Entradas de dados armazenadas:
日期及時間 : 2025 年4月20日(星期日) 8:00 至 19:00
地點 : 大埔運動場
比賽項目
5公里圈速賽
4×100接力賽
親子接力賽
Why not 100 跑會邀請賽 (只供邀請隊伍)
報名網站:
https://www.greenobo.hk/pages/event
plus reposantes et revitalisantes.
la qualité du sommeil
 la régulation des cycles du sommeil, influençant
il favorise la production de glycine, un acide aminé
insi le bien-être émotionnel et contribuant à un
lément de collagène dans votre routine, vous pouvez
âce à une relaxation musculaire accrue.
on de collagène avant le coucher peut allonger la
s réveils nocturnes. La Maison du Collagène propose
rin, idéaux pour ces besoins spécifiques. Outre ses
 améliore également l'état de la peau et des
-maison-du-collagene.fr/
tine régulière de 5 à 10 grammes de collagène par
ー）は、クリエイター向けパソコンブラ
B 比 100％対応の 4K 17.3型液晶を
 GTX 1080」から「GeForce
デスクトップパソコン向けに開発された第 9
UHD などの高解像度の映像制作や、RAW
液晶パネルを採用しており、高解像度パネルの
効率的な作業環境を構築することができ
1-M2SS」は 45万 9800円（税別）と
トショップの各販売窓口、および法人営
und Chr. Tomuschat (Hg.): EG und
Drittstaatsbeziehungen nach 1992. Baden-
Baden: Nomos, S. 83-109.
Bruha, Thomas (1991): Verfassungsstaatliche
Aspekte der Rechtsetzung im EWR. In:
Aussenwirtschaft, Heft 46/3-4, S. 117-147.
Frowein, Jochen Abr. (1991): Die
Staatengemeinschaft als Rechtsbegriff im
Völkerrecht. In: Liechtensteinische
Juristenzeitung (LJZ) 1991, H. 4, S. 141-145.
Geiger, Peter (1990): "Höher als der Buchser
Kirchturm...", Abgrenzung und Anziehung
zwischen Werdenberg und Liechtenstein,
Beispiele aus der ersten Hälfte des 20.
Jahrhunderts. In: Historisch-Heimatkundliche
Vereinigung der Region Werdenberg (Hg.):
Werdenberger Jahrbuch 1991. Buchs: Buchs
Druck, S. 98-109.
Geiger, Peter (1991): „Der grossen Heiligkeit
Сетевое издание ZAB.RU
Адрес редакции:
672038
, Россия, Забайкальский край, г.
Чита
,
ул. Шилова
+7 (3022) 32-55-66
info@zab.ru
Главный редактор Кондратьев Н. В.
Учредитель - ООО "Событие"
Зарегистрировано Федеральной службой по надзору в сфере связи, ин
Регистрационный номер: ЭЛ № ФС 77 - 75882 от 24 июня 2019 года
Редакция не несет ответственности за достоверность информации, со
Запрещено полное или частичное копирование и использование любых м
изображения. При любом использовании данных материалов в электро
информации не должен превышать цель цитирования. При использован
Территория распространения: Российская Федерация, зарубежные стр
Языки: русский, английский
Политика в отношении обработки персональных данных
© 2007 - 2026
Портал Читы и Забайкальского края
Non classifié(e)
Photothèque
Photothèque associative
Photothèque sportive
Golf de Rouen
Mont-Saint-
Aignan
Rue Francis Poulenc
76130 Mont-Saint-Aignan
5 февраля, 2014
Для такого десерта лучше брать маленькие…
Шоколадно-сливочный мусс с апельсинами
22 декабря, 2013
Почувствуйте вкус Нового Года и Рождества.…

• OBJETIVO DO EXERCÍCIO: Converta todas as linhas acima em uma lista numerada, omitindo as linhas em branco.

• RESPOSTA ESCRITA:
1. 日期及時間 : 2025 年4月20日(星期日) 8:00 至 19:00
2. 地點 : 大埔運動場
3. 比賽項目
4. 5公里圈速賽
5. 4×100接力賽
6. 親子接力賽
7. Why not 100 跑會邀請賽 (只供邀請隊伍)
8. 報名網站:
9. https://www.greenobo.hk/pages/event
10. plus reposantes et revitalisantes.
11. la qualité du sommeil
12.  la régulation des cycles du sommeil, influençant
13. il favorise la production de glycine, un acide aminé
14. insi le bien-être émotionnel et contribuant à un
15. lément de collagène dans votre routine, vous pouvez
16. âce à une relaxation musculaire accrue.
17. on de collagène avant le coucher peut allonger la
18. s réveils nocturnes. La Maison du Collagène propose
19. rin, idéaux pour ces besoins spécifiques. Outre ses
20.  améliore également l'état de la peau et des
21. -maison-du-collagene.fr/
22. tine régulière de 5 à 10 grammes de collagène par
23. ー）は、クリエイター向けパソコンブラ
24. B 比 100％対応の 4K 17.3型液晶を
25.  GTX 1080」から「GeForce
26. デスクトップパソコン向けに開発された第 9
27. UHD などの高解像度の映像制作や、RAW
28. 液晶パネルを採用しており、高解像度パネルの
29. 効率的な作業環境を構築することができ
30. 1-M2SS」は 45万 9800円（税別）と
31. トショップの各販売窓口、および法人営
32. und Chr. Tomuschat (Hg.): EG und
33. Drittstaatsbeziehungen nach 1992. Baden-
34. Baden: Nomos, S. 83-109.
35. Bruha, Thomas (1991): Verfassungsstaatliche
36. Aspekte der Rechtsetzung im EWR. In:
37. Aussenwirtschaft, Heft 46/3-4, S. 117-147.
38. Frowein, Jochen Abr. (1991): Die
39. Staatengemeinschaft als Rechtsbegriff im
40. Völkerrecht. In: Liechtensteinische
41. Juristenzeitung (LJZ) 1991, H. 4, S. 141-145.
42. Geiger, Peter (1990): "Höher als der Buchser
43. Kirchturm...", Abgrenzung und Anziehung
44. zwischen Werdenberg und Liechtenstein,
45. Beispiele aus der ersten Hälfte des 20.
46. Jahrhunderts. In: Historisch-Heimatkundliche
47. Vereinigung der Region Werdenberg (Hg.):
48. Werdenberger Jahrbuch 1991. Buchs: Buchs
49. Druck, S. 98-109.
50. Geiger, Peter (1991): „Der grossen Heiligkeit
51. Сетевое издание ZAB.RU
52. Адрес редакции:
53. 672038
54. , Россия, Забайкальский край, г.
55. Чита
56. ,
57. ул. Шилова
58. +7 (3022) 32-55-66
59. info@zab.ru
60. Главный редактор Кондратьев Н. В.
61. Учредитель - ООО "Событие"
62. Зарегистрировано Федеральной службой по надзору в сфере связи, ин
63. Регистрационный номер: ЭЛ № ФС 77 - 75882 от 24 июня 2019 года
64. Редакция не несет ответственности за достоверность информации, со
65. Запрещено полное или частичное копирование и использование любых м
66. изображения. При любом использовании данных материалов в электро
67. информации не должен превышать цель цитирования. При использован
68. Территория распространения: Российская Федерация, зарубежные стр
69. Языки: русский, английский
70. Политика в отношении обработки персональных данных
71. © 2007 - 2026
72. Портал Читы и Забайкальского края
73. Non classifié(e)
74. Photothèque
75. Photothèque associative
76. Photothèque sportive
77. Golf de Rouen
78. Mont-Saint-
79. Aignan
80. Rue Francis Poulenc
81. 76130 Mont-Saint-Aignan
82. 5 февраля, 2014
83. Для такого десерта лучше брать маленькие…
84. Шоколадно-сливочный мусс с апельсинами
85. 22 декабря, 2013
86. Почувствуйте вкус Нового Года и Рождества.…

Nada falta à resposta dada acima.